QUOTED PASSAGE —
****************************************

Don’t skip this crucial step before starting your next explainer video. No, really!


So just what is this storyboard thing?

    1. Storyboards visually map out the sequence of events of the video in static comic book-like panels.
    2. Probably you know this already from movies – here’s the Pixar team explaining it.
    3. They also don’t have to look a certain way. Sometimes they’re really sketchy. Sometimes they’re high fidelity.

 

bush_center_sketchboards

Some sketch boards created for a past project. These would then be built up into more refined boards like those shown right.

Field Lens Story Board

Field lens story board

Why is it important?

  • It’s a way of planning before executing.
    Similar to wireframes for web design & apps or architectural renderings for buildings. Fail to plan – plan to fail.

 

  • Changes are much easier.
    At this stage it’s quicker and cheaper to make drastic changes here than after animation has started.

 

  • Low risk idea generation usually leads to better ideas.
    When the time to adjust is low it’s less risky to, well, take some visual risks. Since change at the storyboard level is easy, it also prevents one from getting too attached to the first idea that pops into your head, which usually isn’t the best one.

 

  • It’s a good way for you to be involved in the production process.
    Some clients feel like since they’re not “visual people” they have nothing to offer the visual aspect of the production but we’re all visual people, and getting more so (check out this infographic if you don’t believe me). Besides, the true test of the effectiveness of the video is whether the target viewer “gets it” not “visual experts” like us. So sending samples, references, ideas of good metaphors particular to your industry are all very helpful to the production team.

 

  • They’re a really good way to vet your production team
    First red flag: they don’t do storyboards. Blasphemy! I know, but we’ve had to play “pickup” after a studio that jumped straight to animation before.

****************************************

EXTRACTED MATERIAL —

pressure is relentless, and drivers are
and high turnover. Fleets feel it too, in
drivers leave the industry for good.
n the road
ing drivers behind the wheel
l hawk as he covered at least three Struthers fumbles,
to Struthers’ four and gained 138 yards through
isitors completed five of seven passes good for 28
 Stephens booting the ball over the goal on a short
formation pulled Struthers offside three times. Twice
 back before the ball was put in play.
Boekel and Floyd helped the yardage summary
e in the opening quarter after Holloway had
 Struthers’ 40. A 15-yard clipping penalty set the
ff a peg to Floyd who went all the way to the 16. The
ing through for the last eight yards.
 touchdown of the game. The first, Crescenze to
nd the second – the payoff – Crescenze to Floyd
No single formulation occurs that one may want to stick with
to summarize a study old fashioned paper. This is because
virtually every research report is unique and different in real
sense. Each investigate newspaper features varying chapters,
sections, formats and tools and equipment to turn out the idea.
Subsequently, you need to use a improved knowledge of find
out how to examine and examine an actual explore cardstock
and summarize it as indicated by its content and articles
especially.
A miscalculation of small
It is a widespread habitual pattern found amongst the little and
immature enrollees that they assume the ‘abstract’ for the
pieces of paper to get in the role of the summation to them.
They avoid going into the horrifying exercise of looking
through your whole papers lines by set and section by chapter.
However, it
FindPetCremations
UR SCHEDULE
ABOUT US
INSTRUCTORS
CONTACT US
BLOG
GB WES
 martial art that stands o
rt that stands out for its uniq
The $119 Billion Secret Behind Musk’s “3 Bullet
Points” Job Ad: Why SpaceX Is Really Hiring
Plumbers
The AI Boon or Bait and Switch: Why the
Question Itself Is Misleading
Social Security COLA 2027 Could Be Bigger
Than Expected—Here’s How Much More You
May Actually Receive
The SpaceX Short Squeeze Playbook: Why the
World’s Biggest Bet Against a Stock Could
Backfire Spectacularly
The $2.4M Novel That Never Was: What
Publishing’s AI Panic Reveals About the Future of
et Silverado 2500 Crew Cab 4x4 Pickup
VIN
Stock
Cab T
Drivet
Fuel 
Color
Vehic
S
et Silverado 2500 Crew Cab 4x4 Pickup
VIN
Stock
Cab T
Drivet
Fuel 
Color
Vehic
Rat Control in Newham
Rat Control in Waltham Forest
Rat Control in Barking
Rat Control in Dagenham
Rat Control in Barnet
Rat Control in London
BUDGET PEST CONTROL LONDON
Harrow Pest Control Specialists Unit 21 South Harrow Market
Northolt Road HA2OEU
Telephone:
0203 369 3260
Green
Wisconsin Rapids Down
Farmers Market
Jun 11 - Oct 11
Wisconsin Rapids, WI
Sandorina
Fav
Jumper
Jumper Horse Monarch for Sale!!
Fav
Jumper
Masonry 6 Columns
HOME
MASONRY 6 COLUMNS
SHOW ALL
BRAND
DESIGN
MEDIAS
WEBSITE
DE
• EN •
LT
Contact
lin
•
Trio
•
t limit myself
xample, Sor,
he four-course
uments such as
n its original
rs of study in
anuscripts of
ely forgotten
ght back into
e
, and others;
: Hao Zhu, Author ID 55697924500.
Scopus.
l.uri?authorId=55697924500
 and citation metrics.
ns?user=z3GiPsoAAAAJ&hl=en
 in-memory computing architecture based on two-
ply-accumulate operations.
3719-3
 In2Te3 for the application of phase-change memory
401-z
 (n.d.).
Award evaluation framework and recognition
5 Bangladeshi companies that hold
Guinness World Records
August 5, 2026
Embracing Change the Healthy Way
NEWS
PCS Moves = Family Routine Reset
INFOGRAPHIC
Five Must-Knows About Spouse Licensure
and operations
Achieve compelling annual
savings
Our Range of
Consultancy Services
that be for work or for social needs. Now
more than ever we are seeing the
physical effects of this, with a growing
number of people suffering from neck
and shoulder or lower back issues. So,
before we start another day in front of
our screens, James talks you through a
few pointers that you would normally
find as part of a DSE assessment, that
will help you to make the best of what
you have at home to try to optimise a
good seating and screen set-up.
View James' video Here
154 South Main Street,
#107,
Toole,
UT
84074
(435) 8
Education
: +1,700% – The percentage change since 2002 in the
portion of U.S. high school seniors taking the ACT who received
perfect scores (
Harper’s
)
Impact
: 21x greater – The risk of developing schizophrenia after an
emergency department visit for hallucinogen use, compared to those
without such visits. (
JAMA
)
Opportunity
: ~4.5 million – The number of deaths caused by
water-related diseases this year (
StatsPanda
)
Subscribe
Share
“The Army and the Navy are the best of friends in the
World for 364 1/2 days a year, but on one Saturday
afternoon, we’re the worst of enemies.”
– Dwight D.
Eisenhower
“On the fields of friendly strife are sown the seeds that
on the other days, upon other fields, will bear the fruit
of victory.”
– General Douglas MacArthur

****************************************

Rewrite the passage of the storyboard article that opens with the words containing "At this stage" and closes with "to better ideas.", swapping "drastic changes" for "major revisions".

TASK RESULT —
At this stage it’s quicker and cheaper to make major revisions here than after animation has started.

 

  • Low risk idea generation usually leads to better ideas.